All of these extensive choices — and low prices — are the result of negotiations between private insurance providers and drug producers.
The lawmakers who would undermine the Medicare Modernization Act are doing so just as these gains are within tantalizing reach. If we reverse the non-interference clause and bar this private sector competition over prices, seniors would lose access to the money-saving plans now coming on the market.
We'll lose out in other ways, too.

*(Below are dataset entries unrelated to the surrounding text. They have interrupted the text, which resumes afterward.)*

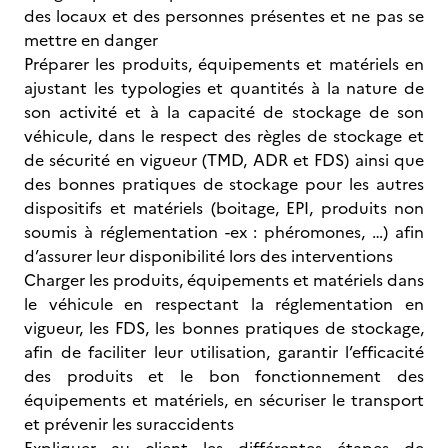
des locaux et des personnes présentes et ne pas se
mettre en danger
Préparer les produits, équipements et matériels en
ajustant les typologies et quantités à la nature de
son activité et à la capacité de stockage de son
véhicule, dans le respect des règles de stockage et
de sécurité en vigueur (TMD, ADR et FDS) ainsi que
des bonnes pratiques de stockage pour les autres
dispositifs et matériels (boitage, EPI, produits non
soumis à réglementation -ex : phéromones, …) afin
d’assurer leur disponibilité lors des interventions
Charger les produits, équipements et matériels dans
le véhicule en respectant la réglementation en
vigueur, les FDS, les bonnes pratiques de stockage,
afin de faciliter leur utilisation, garantir l’efficacité
des produits et le bon fonctionnement des
équipements et matériels, en sécuriser le transport
et prévenir les suraccidents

If the government steps in, it will become sole drug middleman for Medicare-eligible seniors, who consume nearly half of all prescription medicines sold in America. As the single buyer for this huge market, the federal government would put an end to the private-sector horse-trading and instead implement a system of price controls.
While price controls may seem great for consumers at first, their dangers are well-documented.
First, in single-buyer systems, the buyer controls costs by banning access to many newer drugs. That's why most cutting edge medicines aren't available in socialist countries like Canada.
Second, price controls drastically reduce research and development into new drugs. Ever wonder why most life-saving drugs are now developed in the United States, not Europe? It's because a free-market in medical research still exists in this country. If we allow politicians to outlaw competition by implementing price-controls, we could lose out on a cure for cancer.
The whole point of the new Medicare drug benefit is to allow private companies to compete as they negotiate the best possible benefits for the country's 40 million seniors. It's clearly working — as will become abundantly clear on the first day of 2006. Instead of hamstringing Medicare reform just as it gets off the ground, lawmakers should be urging seniors to sign up.
Grace-Marie Turner is president of The Galen Institute, a non-profit organization devoted to health policy research and education.